▸ Work required: Verbatim output required. Print the data in full.

▸ Record set:
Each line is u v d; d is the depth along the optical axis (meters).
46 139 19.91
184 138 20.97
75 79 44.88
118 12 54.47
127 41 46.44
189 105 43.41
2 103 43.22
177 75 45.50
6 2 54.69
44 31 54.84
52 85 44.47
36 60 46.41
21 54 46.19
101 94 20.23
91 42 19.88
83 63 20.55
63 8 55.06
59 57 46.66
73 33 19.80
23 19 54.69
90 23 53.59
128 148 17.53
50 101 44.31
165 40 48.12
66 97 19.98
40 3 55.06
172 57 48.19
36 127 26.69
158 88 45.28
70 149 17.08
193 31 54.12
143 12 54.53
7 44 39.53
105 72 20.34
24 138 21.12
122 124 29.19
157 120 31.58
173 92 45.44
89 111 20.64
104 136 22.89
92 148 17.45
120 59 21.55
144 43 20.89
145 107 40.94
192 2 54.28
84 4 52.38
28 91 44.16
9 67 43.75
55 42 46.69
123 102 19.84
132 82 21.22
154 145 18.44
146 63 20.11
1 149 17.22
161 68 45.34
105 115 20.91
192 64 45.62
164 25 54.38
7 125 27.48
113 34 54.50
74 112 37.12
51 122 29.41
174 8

▸ Answer section:
Each line is u v d; d is the depth along the optical axis (meters).
46 139 19.91
184 138 20.97
75 79 44.88
118 12 54.47
127 41 46.44
189 105 43.41
2 103 43.22
177 75 45.50
6 2 54.69
44 31 54.84
52 85 44.47
36 60 46.41
21 54 46.19
101 94 20.23
91 42 19.88
83 63 20.55
63 8 55.06
59 57 46.66
73 33 19.80
23 19 54.69
90 23 53.59
128 148 17.53
50 101 44.31
165 40 48.12
66 97 19.98
40 3 55.06
172 57 48.19
36 127 26.69
158 88 45.28
70 149 17.08
193 31 54.12
143 12 54.53
7 44 39.53
105 72 20.34
24 138 21.12
122 124 29.19
157 120 31.58
173 92 45.44
89 111 20.64
104 136 22.89
92 148 17.45
120 59 21.55
144 43 20.89
145 107 40.94
192 2 54.28
84 4 52.38
28 91 44.16
9 67 43.75
55 42 46.69
123 102 19.84
132 82 21.22
154 145 18.44
146 63 20.11
1 149 17.22
161 68 45.34
105 115 20.91
192 64 45.62
164 25 54.38
7 125 27.48
113 34 54.50
74 112 37.12
51 122 29.41
174 8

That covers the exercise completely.